Before-and-after change records -
***

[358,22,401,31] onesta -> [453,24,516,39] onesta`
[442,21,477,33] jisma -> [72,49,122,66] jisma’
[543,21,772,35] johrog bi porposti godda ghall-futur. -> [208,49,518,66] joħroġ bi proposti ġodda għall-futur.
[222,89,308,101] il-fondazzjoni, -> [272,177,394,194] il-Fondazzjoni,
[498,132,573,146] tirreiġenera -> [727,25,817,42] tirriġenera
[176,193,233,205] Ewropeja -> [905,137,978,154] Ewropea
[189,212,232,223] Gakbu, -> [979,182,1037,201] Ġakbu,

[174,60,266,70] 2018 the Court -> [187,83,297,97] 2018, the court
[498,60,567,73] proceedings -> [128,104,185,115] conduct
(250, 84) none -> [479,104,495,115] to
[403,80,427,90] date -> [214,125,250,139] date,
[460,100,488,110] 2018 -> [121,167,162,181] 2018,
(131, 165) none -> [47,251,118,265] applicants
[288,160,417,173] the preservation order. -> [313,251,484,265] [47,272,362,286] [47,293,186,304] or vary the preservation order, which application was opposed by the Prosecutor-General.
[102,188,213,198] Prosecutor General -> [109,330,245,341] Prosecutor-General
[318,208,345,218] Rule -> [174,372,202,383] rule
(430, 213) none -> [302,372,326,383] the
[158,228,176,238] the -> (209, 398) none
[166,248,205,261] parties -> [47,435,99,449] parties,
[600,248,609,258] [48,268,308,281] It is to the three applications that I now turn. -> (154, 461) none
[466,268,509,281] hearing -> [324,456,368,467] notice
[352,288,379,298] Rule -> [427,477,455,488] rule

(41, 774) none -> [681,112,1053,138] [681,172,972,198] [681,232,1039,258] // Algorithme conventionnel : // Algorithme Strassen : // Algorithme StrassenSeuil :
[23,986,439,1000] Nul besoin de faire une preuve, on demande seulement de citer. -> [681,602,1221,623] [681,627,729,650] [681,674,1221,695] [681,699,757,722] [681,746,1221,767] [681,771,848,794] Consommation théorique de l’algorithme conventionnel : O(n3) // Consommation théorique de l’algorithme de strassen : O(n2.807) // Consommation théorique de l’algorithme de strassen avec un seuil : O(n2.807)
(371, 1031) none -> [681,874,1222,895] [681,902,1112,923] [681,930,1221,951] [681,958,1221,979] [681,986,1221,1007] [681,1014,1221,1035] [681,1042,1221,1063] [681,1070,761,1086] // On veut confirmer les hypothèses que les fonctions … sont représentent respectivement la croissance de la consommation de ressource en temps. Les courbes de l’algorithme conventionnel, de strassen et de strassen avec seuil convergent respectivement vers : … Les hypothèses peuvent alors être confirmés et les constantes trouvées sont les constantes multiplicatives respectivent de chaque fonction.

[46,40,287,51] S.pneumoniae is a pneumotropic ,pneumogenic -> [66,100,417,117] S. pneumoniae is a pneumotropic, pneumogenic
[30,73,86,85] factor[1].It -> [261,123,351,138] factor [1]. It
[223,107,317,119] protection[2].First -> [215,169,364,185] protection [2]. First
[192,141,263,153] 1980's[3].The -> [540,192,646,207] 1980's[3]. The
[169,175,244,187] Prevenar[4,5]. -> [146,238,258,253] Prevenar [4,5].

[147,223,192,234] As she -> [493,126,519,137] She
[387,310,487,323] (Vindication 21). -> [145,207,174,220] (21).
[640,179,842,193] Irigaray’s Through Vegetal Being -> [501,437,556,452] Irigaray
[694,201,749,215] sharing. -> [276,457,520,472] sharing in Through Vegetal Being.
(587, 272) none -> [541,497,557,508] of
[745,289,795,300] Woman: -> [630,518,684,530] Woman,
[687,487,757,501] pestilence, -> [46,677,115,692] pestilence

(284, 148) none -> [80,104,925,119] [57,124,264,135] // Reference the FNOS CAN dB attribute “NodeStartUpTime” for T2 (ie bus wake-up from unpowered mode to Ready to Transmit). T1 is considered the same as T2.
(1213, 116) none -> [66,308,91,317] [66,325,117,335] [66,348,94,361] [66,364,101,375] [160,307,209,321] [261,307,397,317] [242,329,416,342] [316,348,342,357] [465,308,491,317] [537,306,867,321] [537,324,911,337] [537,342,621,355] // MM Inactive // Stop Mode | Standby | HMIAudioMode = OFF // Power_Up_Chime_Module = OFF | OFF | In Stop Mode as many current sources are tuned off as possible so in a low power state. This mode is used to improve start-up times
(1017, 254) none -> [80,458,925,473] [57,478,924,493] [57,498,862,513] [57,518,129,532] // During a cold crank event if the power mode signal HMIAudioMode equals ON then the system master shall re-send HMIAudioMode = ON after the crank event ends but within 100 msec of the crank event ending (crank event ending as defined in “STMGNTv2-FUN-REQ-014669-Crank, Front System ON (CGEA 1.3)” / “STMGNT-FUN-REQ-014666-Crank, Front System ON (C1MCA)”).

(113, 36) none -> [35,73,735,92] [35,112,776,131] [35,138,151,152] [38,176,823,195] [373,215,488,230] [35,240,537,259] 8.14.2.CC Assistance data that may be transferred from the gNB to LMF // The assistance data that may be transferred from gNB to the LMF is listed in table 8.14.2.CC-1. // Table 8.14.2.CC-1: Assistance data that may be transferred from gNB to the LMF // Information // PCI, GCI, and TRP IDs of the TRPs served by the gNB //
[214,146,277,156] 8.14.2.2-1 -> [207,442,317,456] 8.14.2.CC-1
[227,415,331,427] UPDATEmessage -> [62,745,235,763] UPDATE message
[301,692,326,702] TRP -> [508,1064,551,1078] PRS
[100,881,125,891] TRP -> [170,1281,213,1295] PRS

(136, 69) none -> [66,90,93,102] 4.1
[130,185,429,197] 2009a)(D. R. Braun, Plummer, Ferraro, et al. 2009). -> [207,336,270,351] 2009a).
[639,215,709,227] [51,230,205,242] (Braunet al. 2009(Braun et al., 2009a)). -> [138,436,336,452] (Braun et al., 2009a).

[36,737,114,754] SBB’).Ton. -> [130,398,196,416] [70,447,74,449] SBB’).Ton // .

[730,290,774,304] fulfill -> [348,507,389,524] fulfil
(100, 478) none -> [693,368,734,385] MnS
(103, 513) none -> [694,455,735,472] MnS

***

Task to carry out - Looking at the entries above, can you reproduce exactly the lines from the one that holds "[147,223,192,234] As she" through the one that holds "[100,881,125,891] TRP ->", and only those?

Written answer -
[147,223,192,234] As she -> [493,126,519,137] She
[387,310,487,323] (Vindication 21). -> [145,207,174,220] (21).
[640,179,842,193] Irigaray’s Through Vegetal Being -> [501,437,556,452] Irigaray
[694,201,749,215] sharing. -> [276,457,520,472] sharing in Through Vegetal Being.
(587, 272) none -> [541,497,557,508] of
[745,289,795,300] Woman: -> [630,518,684,530] Woman,
[687,487,757,501] pestilence, -> [46,677,115,692] pestilence

(284, 148) none -> [80,104,925,119] [57,124,264,135] // Reference the FNOS CAN dB attribute “NodeStartUpTime” for T2 (ie bus wake-up from unpowered mode to Ready to Transmit). T1 is considered the same as T2.
(1213, 116) none -> [66,308,91,317] [66,325,117,335] [66,348,94,361] [66,364,101,375] [160,307,209,321] [261,307,397,317] [242,329,416,342] [316,348,342,357] [465,308,491,317] [537,306,867,321] [537,324,911,337] [537,342,621,355] // MM Inactive // Stop Mode | Standby | HMIAudioMode = OFF // Power_Up_Chime_Module = OFF | OFF | In Stop Mode as many current sources are tuned off as possible so in a low power state. This mode is used to improve start-up times
(1017, 254) none -> [80,458,925,473] [57,478,924,493] [57,498,862,513] [57,518,129,532] // During a cold crank event if the power mode signal HMIAudioMode equals ON then the system master shall re-send HMIAudioMode = ON after the crank event ends but within 100 msec of the crank event ending (crank event ending as defined in “STMGNTv2-FUN-REQ-014669-Crank, Front System ON (CGEA 1.3)” / “STMGNT-FUN-REQ-014666-Crank, Front System ON (C1MCA)”).

(113, 36) none -> [35,73,735,92] [35,112,776,131] [35,138,151,152] [38,176,823,195] [373,215,488,230] [35,240,537,259] 8.14.2.CC Assistance data that may be transferred from the gNB to LMF // The assistance data that may be transferred from gNB to the LMF is listed in table 8.14.2.CC-1. // Table 8.14.2.CC-1: Assistance data that may be transferred from gNB to the LMF // Information // PCI, GCI, and TRP IDs of the TRPs served by the gNB //
[214,146,277,156] 8.14.2.2-1 -> [207,442,317,456] 8.14.2.CC-1
[227,415,331,427] UPDATEmessage -> [62,745,235,763] UPDATE message
[301,692,326,702] TRP -> [508,1064,551,1078] PRS
[100,881,125,891] TRP -> [170,1281,213,1295] PRS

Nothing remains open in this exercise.